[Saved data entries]
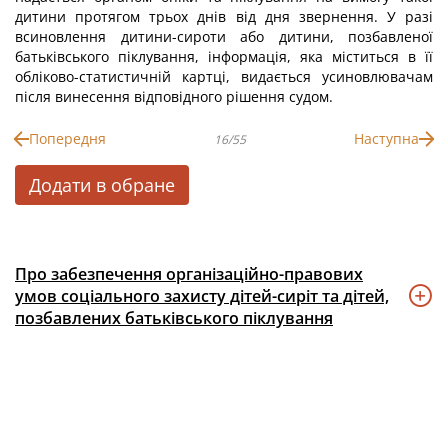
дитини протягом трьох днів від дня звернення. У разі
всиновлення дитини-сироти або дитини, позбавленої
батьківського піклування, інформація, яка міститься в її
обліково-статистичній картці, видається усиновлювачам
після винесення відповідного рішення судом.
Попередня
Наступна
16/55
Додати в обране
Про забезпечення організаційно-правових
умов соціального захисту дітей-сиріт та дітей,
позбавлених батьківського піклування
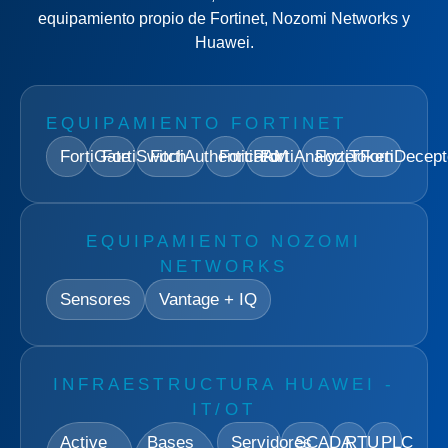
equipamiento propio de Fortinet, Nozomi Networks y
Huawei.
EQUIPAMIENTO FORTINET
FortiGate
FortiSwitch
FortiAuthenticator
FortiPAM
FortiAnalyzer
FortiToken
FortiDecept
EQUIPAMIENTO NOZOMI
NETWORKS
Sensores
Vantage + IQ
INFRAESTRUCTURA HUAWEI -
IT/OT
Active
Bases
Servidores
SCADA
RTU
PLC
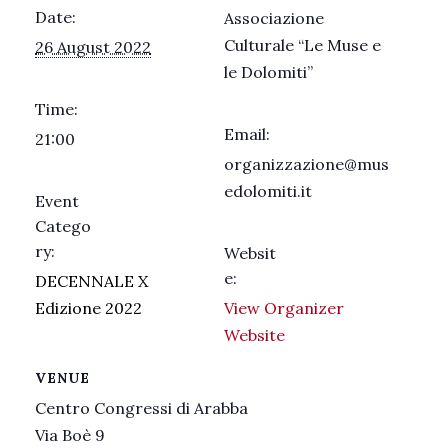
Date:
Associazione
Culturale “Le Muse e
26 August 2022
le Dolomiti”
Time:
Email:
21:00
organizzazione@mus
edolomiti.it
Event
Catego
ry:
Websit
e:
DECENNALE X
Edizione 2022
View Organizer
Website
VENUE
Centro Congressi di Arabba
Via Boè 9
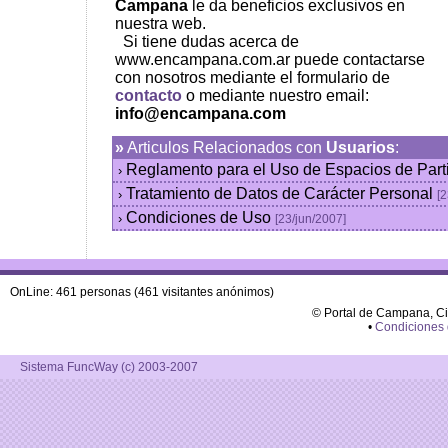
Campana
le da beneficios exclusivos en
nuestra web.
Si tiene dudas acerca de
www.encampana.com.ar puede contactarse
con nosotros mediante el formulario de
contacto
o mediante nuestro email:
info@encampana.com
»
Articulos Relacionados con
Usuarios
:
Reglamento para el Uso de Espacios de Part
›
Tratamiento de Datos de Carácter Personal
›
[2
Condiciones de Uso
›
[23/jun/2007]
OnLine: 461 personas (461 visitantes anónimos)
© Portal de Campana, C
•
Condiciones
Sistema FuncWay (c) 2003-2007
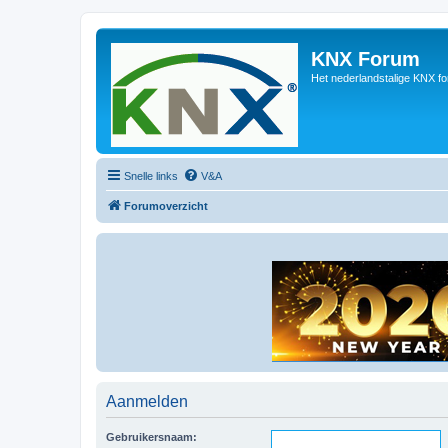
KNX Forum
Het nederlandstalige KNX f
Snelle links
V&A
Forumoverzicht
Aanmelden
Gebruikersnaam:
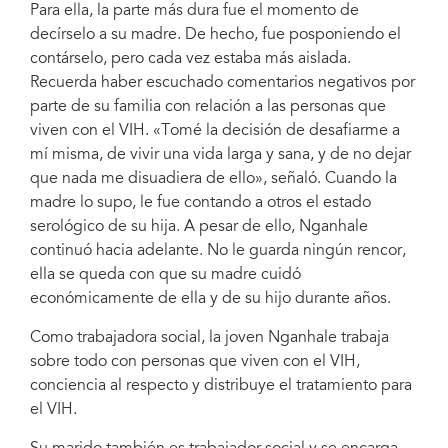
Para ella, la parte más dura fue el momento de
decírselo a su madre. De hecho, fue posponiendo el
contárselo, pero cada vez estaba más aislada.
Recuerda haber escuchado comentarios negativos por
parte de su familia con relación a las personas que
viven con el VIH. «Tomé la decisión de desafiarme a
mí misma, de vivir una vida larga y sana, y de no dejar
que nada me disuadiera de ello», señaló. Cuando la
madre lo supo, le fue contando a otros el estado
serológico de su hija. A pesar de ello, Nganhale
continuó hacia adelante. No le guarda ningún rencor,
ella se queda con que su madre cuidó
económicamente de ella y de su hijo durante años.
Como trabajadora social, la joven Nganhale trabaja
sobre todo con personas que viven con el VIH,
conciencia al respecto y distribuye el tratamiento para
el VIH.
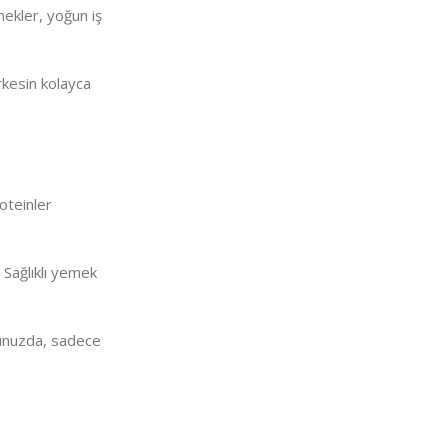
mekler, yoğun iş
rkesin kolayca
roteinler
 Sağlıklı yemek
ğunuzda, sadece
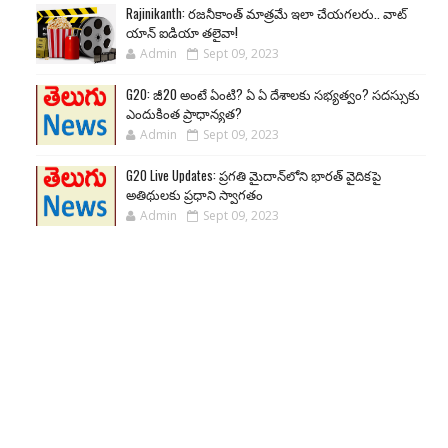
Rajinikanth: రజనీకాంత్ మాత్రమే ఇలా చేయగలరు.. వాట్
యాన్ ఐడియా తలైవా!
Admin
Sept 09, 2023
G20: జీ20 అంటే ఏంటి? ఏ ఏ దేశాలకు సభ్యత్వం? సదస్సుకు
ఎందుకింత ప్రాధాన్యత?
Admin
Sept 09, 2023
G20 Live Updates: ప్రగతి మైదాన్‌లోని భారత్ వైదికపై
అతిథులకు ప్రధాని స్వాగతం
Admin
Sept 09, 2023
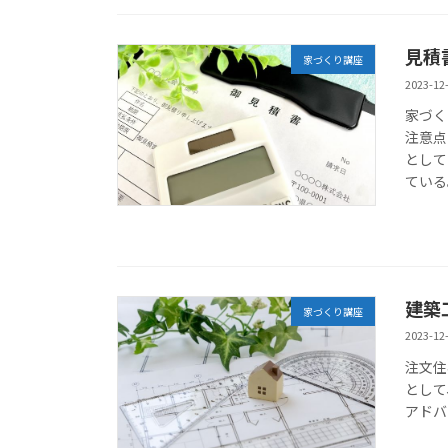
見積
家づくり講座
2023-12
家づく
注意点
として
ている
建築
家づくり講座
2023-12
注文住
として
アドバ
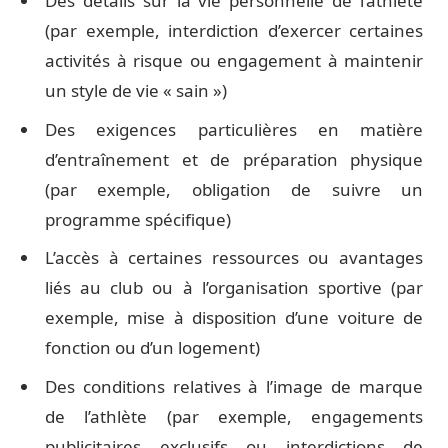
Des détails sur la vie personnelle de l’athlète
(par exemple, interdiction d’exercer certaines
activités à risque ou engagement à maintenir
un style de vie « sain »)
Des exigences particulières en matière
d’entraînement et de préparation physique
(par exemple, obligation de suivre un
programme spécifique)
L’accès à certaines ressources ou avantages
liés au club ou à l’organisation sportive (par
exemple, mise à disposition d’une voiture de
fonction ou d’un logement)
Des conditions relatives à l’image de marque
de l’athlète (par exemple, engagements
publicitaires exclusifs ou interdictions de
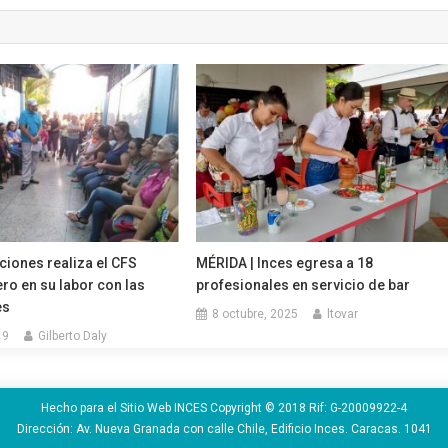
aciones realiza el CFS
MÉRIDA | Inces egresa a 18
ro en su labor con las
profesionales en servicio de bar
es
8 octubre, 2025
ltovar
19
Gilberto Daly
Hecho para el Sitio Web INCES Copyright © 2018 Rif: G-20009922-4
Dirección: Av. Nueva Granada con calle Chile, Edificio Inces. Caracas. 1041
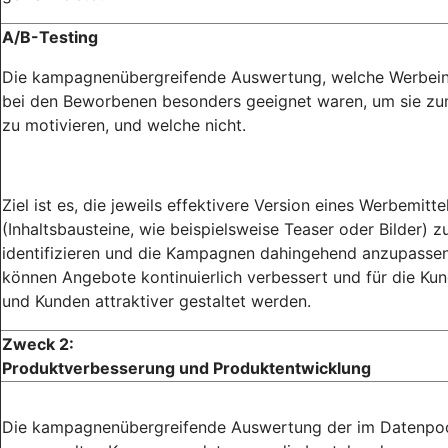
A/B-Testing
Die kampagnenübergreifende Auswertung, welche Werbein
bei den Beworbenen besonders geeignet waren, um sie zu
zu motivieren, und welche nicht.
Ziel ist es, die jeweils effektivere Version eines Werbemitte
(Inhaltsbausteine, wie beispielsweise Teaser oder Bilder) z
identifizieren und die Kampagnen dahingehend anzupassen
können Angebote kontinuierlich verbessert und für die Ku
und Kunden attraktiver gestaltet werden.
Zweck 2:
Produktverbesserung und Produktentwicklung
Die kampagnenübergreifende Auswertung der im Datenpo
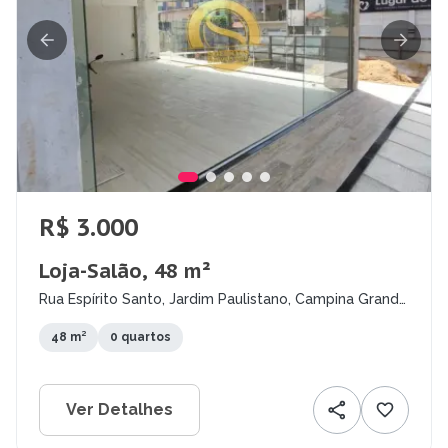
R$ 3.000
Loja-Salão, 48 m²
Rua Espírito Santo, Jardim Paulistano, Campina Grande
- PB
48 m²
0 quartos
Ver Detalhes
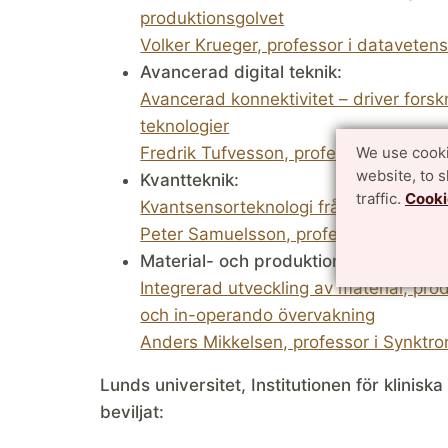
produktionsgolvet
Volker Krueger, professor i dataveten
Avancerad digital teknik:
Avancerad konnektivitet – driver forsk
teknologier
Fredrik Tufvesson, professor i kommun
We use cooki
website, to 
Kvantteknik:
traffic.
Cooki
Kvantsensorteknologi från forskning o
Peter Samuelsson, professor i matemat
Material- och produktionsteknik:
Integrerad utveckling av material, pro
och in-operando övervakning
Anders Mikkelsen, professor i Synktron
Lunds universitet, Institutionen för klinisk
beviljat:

WHAT YOU HAVE TO DO
Write out all the records exactly, omitting the images.

TASK RESULT
дитини протягом трьох днів від дня звернення. У разі
всиновлення дитини-сироти або дитини, позбавленої
батьківського піклування, інформація, яка міститься в її
обліково-статистичній картці, видається усиновлювачам
після винесення відповідного рішення судом.
Попередня
Наступна
16/55
Додати в обране
Про забезпечення організаційно-правових
умов соціального захисту дітей-сиріт та дітей,
позбавлених батьківського піклування
equipamiento propio de Fortinet, Nozomi Networks y
Huawei.
EQUIPAMIENTO FORTINET
FortiGate
FortiSwitch
FortiAuthenticator
FortiPAM
FortiAnalyzer
FortiToken
FortiDecept
EQUIPAMIENTO NOZOMI
NETWORKS
Sensores
Vantage + IQ
INFRAESTRUCTURA HUAWEI -
IT/OT
Active
Bases
Servidores
SCADA
RTU
PLC
Date:
Associazione
Culturale “Le Muse e
26 August 2022
le Dolomiti”
Time:
Email:
21:00
organizzazione@mus
edolomiti.it
Event
Catego
ry:
Websit
e:
DECENNALE X
Edizione 2022
View Organizer
Website
VENUE
Centro Congressi di Arabba
Via Boè 9
Campana
le da beneficios exclusivos en
nuestra web.
Si tiene dudas acerca de
www.encampana.com.ar puede contactarse
con nosotros mediante el formulario de
contacto
o mediante nuestro email:
info@encampana.com
»
Articulos Relacionados con
Usuarios
:
Reglamento para el Uso de Espacios de Part
›
Tratamiento de Datos de Carácter Personal
›
[2
Condiciones de Uso
›
[23/jun/2007]
OnLine: 461 personas (461 visitantes anónimos)
© Portal de Campana, C
•
Condiciones
Sistema FuncWay (c) 2003-2007
KNX Forum
Het nederlandstalige KNX f
Snelle links
V&A
Forumoverzicht
Aanmelden
Gebruikersnaam:
Para ella, la parte más dura fue el momento de
decírselo a su madre. De hecho, fue posponiendo el
contárselo, pero cada vez estaba más aislada.
Recuerda haber escuchado comentarios negativos por
parte de su familia con relación a las personas que
viven con el VIH. «Tomé la decisión de desafiarme a
mí misma, de vivir una vida larga y sana, y de no dejar
que nada me disuadiera de ello», señaló. Cuando la
madre lo supo, le fue contando a otros el estado
serológico de su hija. A pesar de ello, Nganhale
continuó hacia adelante. No le guarda ningún rencor,
ella se queda con que su madre cuidó
económicamente de ella y de su hijo durante años.
Como trabajadora social, la joven Nganhale trabaja
sobre todo con personas que viven con el VIH,
conciencia al respecto y distribuye el tratamiento para
el VIH.
mekler, yoğun iş
rkesin kolayca
roteinler
 Sağlıklı yemek
ğunuzda, sadece
Rajinikanth: రజనీకాంత్ మాత్రమే ఇలా చేయగలరు.. వాట్
యాన్ ఐడియా తలైవా!
Admin
Sept 09, 2023
G20: జీ20 అంటే ఏంటి? ఏ ఏ దేశాలకు సభ్యత్వం? సదస్సుకు
ఎందుకింత ప్రాధాన్యత?
Admin
Sept 09, 2023
G20 Live Updates: ప్రగతి మైదాన్‌లోని భారత్ వైదికపై
అతిథులకు ప్రధాని స్వాగతం
Admin
Sept 09, 2023
見積
家づくり講座
2023-12
家づく
注意点
として
ている
建築
家づくり講座
2023-12
注文住
として
アドバ
Des détails sur la vie personnelle de l’athlète
(par exemple, interdiction d’exercer certaines
activités à risque ou engagement à maintenir
un style de vie « sain »)
Des exigences particulières en matière
d’entraînement et de préparation physique
(par exemple, obligation de suivre un
programme spécifique)
L’accès à certaines ressources ou avantages
liés au club ou à l’organisation sportive (par
exemple, mise à disposition d’une voiture de
fonction ou d’un logement)
Des conditions relatives à l’image de marque
de l’athlète (par exemple, engagements
publicitaires exclusifs ou interdictions de
aciones realiza el CFS
MÉRIDA | Inces egresa a 18
ro en su labor con las
profesionales en servicio de bar
es
8 octubre, 2025
ltovar
19
Gilberto Daly
Hecho para el Sitio Web INCES Copyright © 2018 Rif: G-20009922-4
Dirección: Av. Nueva Granada con calle Chile, Edificio Inces. Caracas. 1041
A/B-Testing
Die kampagnenübergreifende Auswertung, welche Werbein
bei den Beworbenen besonders geeignet waren, um sie zu
zu motivieren, und welche nicht.
Ziel ist es, die jeweils effektivere Version eines Werbemitte
(Inhaltsbausteine, wie beispielsweise Teaser oder Bilder) z
identifizieren und die Kampagnen dahingehend anzupassen
können Angebote kontinuierlich verbessert und für die Ku
und Kunden attraktiver gestaltet werden.
Zweck 2:
Produktverbesserung und Produktentwicklung
Die kampagnenübergreifende Auswertung der im Datenpo
R$ 3.000
Loja-Salão, 48 m²
Rua Espírito Santo, Jardim Paulistano, Campina Grande
- PB
48 m²
0 quartos
Ver Detalhes
produktionsgolvet
Volker Krueger, professor i dataveten
Avancerad digital teknik:
Avancerad konnektivitet – driver forsk
teknologier
Fredrik Tufvesson, professor i kommun
We use cooki
website, to 
Kvantteknik:
traffic.
Cooki
Kvantsensorteknologi från forskning o
Peter Samuelsson, professor i matemat
Material- och produktionsteknik:
Integrerad utveckling av material, pro
och in-operando övervakning
Anders Mikkelsen, professor i Synktron
Lunds universitet, Institutionen för klinisk
beviljat:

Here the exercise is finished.